Key Performance Indicators are metrics that quantitatively illustrate the performance of a strategic objective. KPIs should accomplish three primary objectives:
- Control Performance - KPIs should articulate performance standards and incentivize desired behaviors
- Monitor Health and Progress - Measurements quantify the performance of strategic objectives
- Challenge Assumptions - KPIs reveal the underlying cause/effect logic of the Balanced Scorecard and help test assumptions. If your KPI is performing poorly, do you have the right strategy to support it?
Frequently, I see organizations compose a KPI that seems quantitative in nature, but in practice is a re-wording of a strategic initiative.
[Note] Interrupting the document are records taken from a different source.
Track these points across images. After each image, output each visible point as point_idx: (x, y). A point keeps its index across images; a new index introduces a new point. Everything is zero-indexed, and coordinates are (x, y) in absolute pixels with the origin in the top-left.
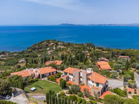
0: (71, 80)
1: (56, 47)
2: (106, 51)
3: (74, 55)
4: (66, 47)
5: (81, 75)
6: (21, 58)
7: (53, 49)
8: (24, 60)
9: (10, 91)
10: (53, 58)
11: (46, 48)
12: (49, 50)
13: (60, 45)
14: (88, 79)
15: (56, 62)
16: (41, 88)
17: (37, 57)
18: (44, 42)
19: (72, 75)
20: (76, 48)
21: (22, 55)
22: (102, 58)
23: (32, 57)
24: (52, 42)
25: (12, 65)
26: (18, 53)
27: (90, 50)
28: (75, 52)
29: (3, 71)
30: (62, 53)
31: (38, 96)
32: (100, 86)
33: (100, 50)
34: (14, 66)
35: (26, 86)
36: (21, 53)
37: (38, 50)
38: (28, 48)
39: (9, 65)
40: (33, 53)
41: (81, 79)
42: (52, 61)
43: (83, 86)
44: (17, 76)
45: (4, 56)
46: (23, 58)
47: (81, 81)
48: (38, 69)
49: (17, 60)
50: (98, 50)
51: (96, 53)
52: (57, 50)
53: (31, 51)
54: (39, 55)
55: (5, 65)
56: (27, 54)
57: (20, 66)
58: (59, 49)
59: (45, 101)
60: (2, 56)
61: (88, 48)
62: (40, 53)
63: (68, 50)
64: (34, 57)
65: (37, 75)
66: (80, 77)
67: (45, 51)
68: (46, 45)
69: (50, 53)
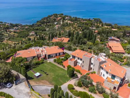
0: (80, 65)
1: (63, 22)
2: (115, 28)
3: (80, 31)
4: (72, 22)
5: (92, 62)
6: (32, 31)
7: (60, 24)
8: (34, 33)
9: (11, 78)
10: (60, 35)
11: (53, 22)
12: (57, 24)
13: (67, 19)
14: (101, 68)
15: (63, 39)
16: (46, 73)
17: (45, 31)
18: (52, 16)
19: (81, 60)
20: (83, 24)
21: (32, 28)
22: (113, 38)
23: (41, 30)
24: (60, 17)
25: (23, 37)
26: (28, 25)
27: (98, 27)
28: (81, 28)
29: (16, 43)
30: (69, 28)
31: (42, 87)
32: (116, 79)
33: (109, 27)
34: (25, 38)
35: (30, 70)
36: (32, 26)
37: (46, 24)
38: (37, 22)
39: (21, 37)
40: (42, 26)
41: (92, 66)
42: (59, 37)
43: (93, 74)
44: (20, 58)
45: (17, 28)
46: (33, 31)
47: (91, 68)
48: (45, 48)
49: (28, 32)
50: (107, 27)
51: (104, 30)
52: (63, 25)
53: (40, 25)
54: (47, 29)
55: (18, 37)
56: (36, 28)
57: (30, 38)
58: (66, 23)
59: (49, 96)
60: (15, 28)
61: (96, 24)
62: (48, 27)
63: (75, 25)
64: (42, 31)
65: (43, 56)
66: (91, 64)
67: (53, 25)
68: (53, 20)
69: (57, 28)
Let's say we have an internal process objective called "Provide awesome client support with proactive account management." I can think of several ways to measure the performance of that objective, but to start, here is an example of a bad KPI:
"New CRM system implemented by March 2017".
You could defend this and say, "Hey, a new CRM system is essential to account management and we're measuring the progress of our CRM implementation." That's cheating. If you are measuring whether or not something is done, you are tracking a project, not a KPI. A CRM system may very well be essential, yet the implementation status is not a Key Performance Indicator because it fails to monitor the health and performance of the proactive account management objective.
A better KPI might be:
"Percent of client check-ins accomplished on-time."
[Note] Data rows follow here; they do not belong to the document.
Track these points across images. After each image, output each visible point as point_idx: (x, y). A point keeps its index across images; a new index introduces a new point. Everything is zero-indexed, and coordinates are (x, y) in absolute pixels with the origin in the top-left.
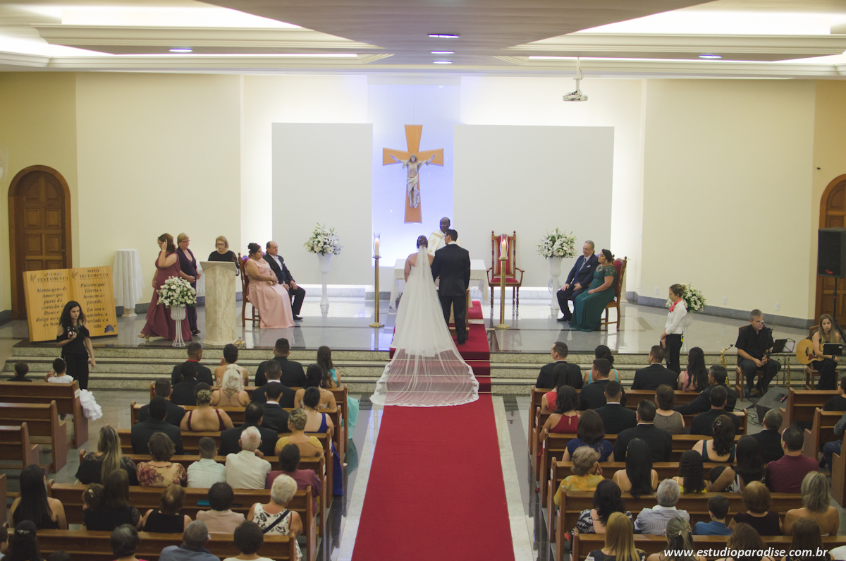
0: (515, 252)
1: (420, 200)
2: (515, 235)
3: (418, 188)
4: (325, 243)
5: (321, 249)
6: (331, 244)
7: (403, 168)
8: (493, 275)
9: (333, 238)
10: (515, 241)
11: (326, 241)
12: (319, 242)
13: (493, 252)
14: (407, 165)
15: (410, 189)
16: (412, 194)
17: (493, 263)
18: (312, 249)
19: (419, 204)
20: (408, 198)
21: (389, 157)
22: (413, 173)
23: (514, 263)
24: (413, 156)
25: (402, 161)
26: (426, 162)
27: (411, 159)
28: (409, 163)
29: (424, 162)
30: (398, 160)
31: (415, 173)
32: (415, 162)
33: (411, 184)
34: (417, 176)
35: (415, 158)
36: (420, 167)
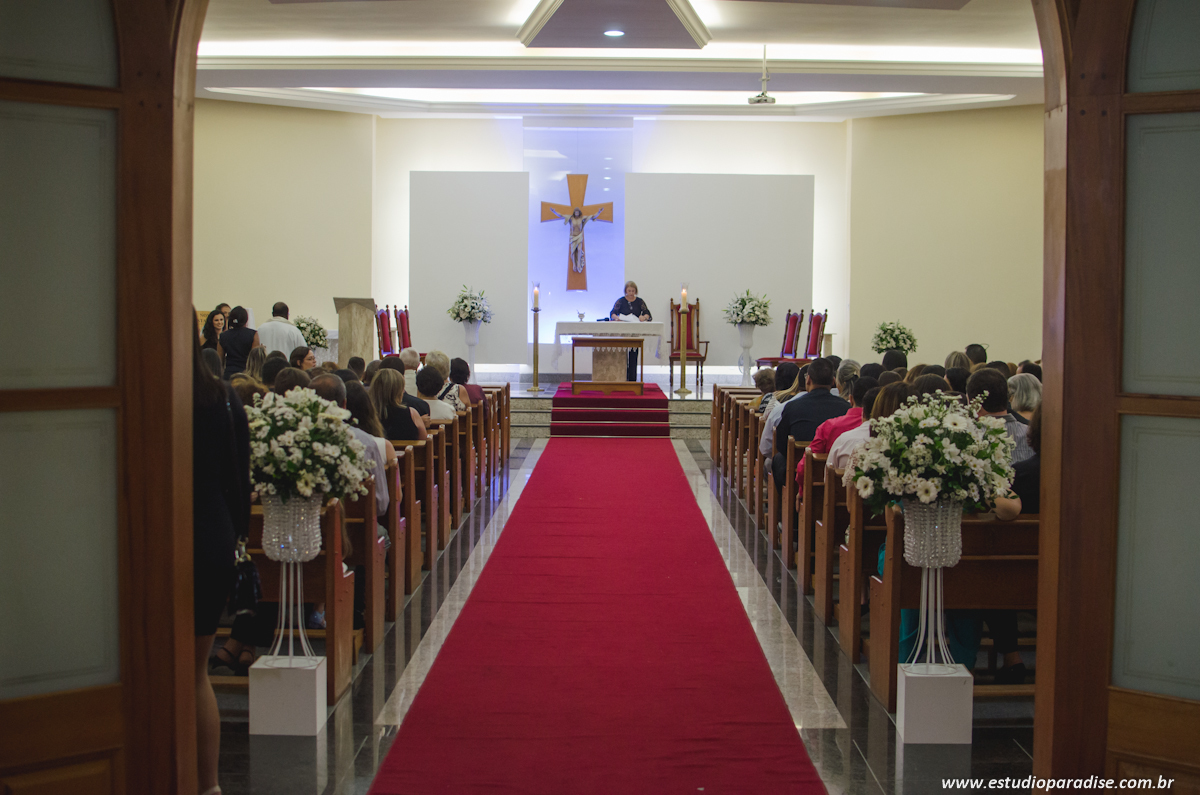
0: (698, 323)
1: (584, 263)
2: (698, 303)
3: (583, 248)
4: (473, 308)
5: (468, 315)
6: (481, 309)
7: (565, 224)
8: (672, 350)
9: (483, 302)
10: (698, 311)
11: (475, 305)
12: (466, 306)
13: (672, 323)
14: (570, 221)
15: (573, 250)
16: (576, 255)
17: (672, 336)
18: (458, 315)
19: (584, 268)
20: (570, 260)
21: (549, 212)
22: (577, 230)
23: (698, 337)
24: (577, 210)
25: (564, 216)
26: (592, 217)
27: (574, 213)
28: (571, 218)
29: (590, 217)
30: (559, 214)
31: (580, 231)
32: (579, 217)
33: (574, 244)
34: (581, 234)
35: (580, 212)
36: (586, 223)
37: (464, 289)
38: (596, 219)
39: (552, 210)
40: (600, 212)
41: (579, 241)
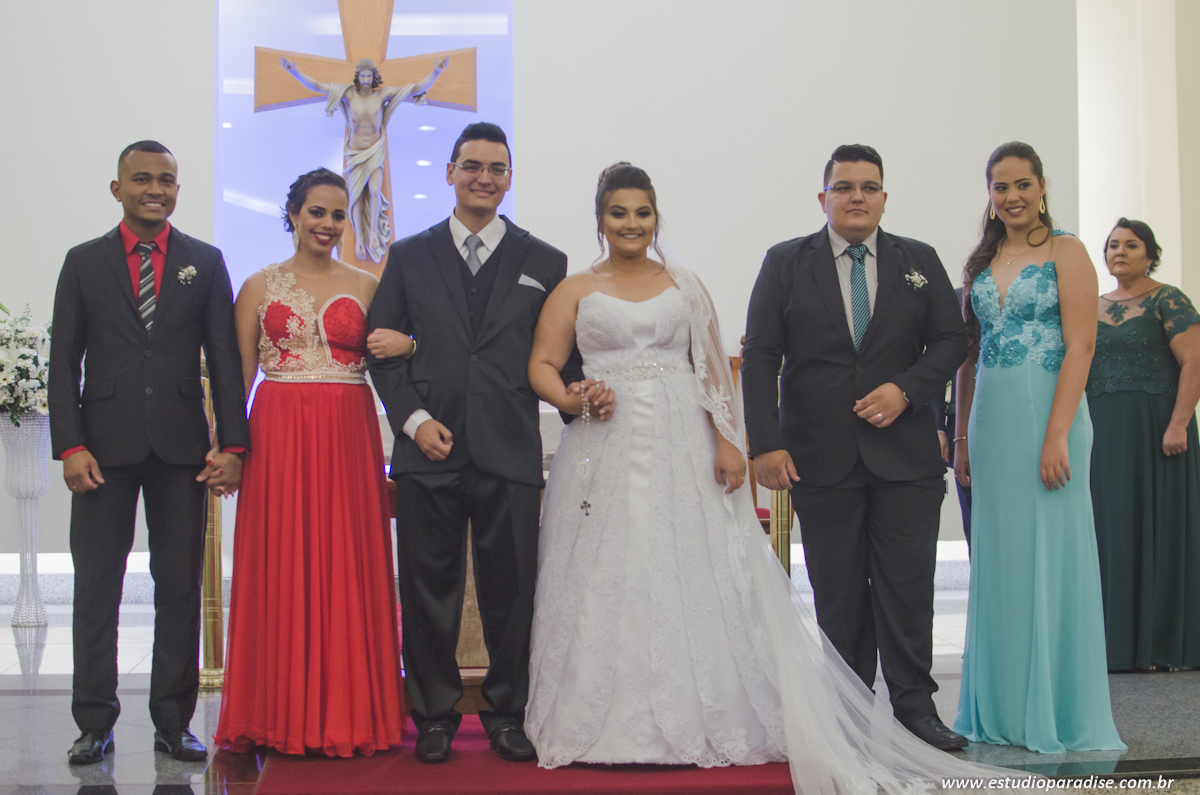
7: (330, 112)
16: (364, 208)
22: (364, 134)
25: (325, 86)
26: (414, 90)
27: (357, 76)
28: (349, 94)
29: (407, 90)
30: (311, 80)
31: (375, 132)
32: (374, 91)
33: (358, 172)
34: (379, 144)
35: (374, 72)
36: (393, 110)
38: (423, 98)
39: (294, 73)
40: (436, 73)
41: (373, 165)
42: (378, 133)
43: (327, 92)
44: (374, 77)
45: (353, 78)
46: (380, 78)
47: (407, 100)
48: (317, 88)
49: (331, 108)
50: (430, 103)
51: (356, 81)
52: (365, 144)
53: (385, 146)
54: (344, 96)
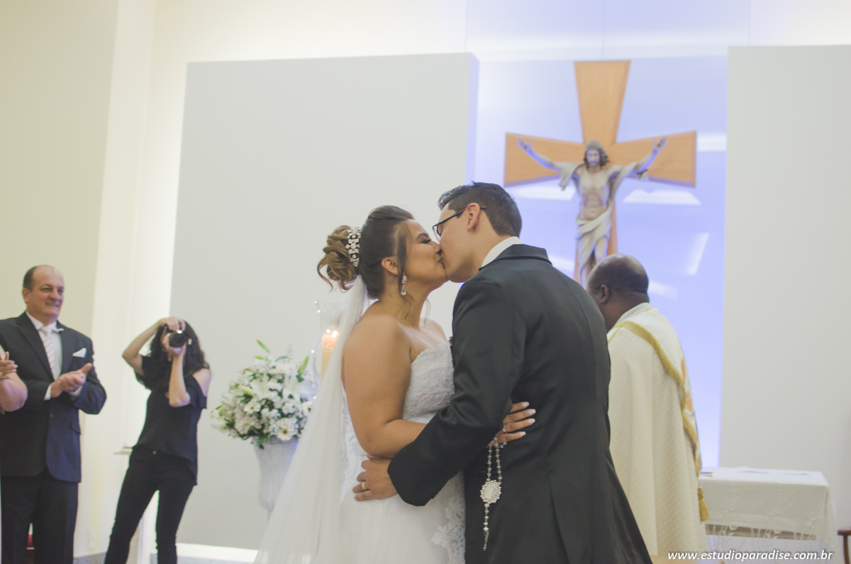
4: (270, 404)
5: (254, 423)
6: (286, 408)
11: (273, 396)
12: (248, 398)
14: (575, 179)
15: (583, 257)
22: (592, 206)
24: (591, 147)
25: (559, 164)
26: (636, 167)
27: (586, 154)
28: (579, 171)
29: (629, 168)
30: (547, 159)
31: (601, 204)
32: (601, 169)
33: (586, 240)
34: (606, 215)
35: (601, 152)
36: (618, 186)
37: (263, 353)
38: (645, 174)
39: (530, 152)
40: (655, 152)
41: (599, 234)
42: (605, 206)
43: (560, 169)
44: (601, 157)
45: (583, 157)
46: (606, 157)
47: (631, 176)
48: (551, 166)
49: (564, 184)
50: (652, 179)
51: (585, 160)
52: (593, 215)
53: (612, 217)
54: (575, 173)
This new KPI clearly articulates a performance standard, and allows us to monitor our performance over a longer time horizon. While it is sometimes appropriate to timestamp a KPI with a target ("achieve 90% on-time client check-in by 2020"), be wary of confusing targets with project implementations.
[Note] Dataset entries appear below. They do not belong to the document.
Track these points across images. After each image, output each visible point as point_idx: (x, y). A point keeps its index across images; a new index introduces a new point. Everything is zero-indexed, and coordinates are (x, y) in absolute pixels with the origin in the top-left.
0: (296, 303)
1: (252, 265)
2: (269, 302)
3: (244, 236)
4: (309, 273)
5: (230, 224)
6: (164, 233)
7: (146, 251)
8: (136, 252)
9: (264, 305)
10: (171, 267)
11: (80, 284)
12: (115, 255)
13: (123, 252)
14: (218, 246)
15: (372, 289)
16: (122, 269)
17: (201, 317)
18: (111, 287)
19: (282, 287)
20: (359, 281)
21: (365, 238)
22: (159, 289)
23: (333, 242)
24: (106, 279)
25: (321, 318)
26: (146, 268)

Working with the same hypothetical account management objective, here is another example of a bad KPI:
"All employees complete 3 account management trainings"
By creating a very narrow picture of objective performance, this KPI suffers from many of the same problems as the previous example. It provides a poor picture of objective performance and falls dangerously close to a "complete/incomplete" status.
Another way to approach this KPI might be:
Percent of employees who complete three account management trainings semi-annually
By rewording the KPI, the organization more clearly articulates an ongoing targets and expectations. A semiannual target clarifies expectation deadlines, and using a rate instead of a raw number provides a method to track performance beyond "is it done?"
While better, this KPI still suffers from a crucial structural issue. The relationship between the KPI (% employees trained) and the strategic objective (provide awesome account management) is a bit fuzzy. Does training tell us how well we are handling praoctive account management, or is it rather the means to an end? I would argue it is the latter.
In this situation, the KPI may be better aligned to a different strategic objective. If there is a strategic objective in the Learning and Growth perspective that deals with employee skills and training, moving the KPI might be a good option.
The cool thing about the Balanced Scorecard is that the causal logic neatly snaps into place when you illustrate the relationships between objectives/perspectives.
Building on our previous example, we can see how the lower-level objectives drive the performance of higher level objectives. By appropriately aligning KPIs to the right objectives, root-causes can emerge. If client check-ins are off, then perhaps there is an underlying training issue lower down in the strategy map.
No organization waves a wand and the right KPIs magically appear. Finding the best KPIs will take time and a willingness to experiment. Even once a solid set of metrics is in place, the strategy will inevitably change, rendering some measurements obsolete.
With so much in flux, it is especially important to have a consistent, repeatable approach to key performance indicators.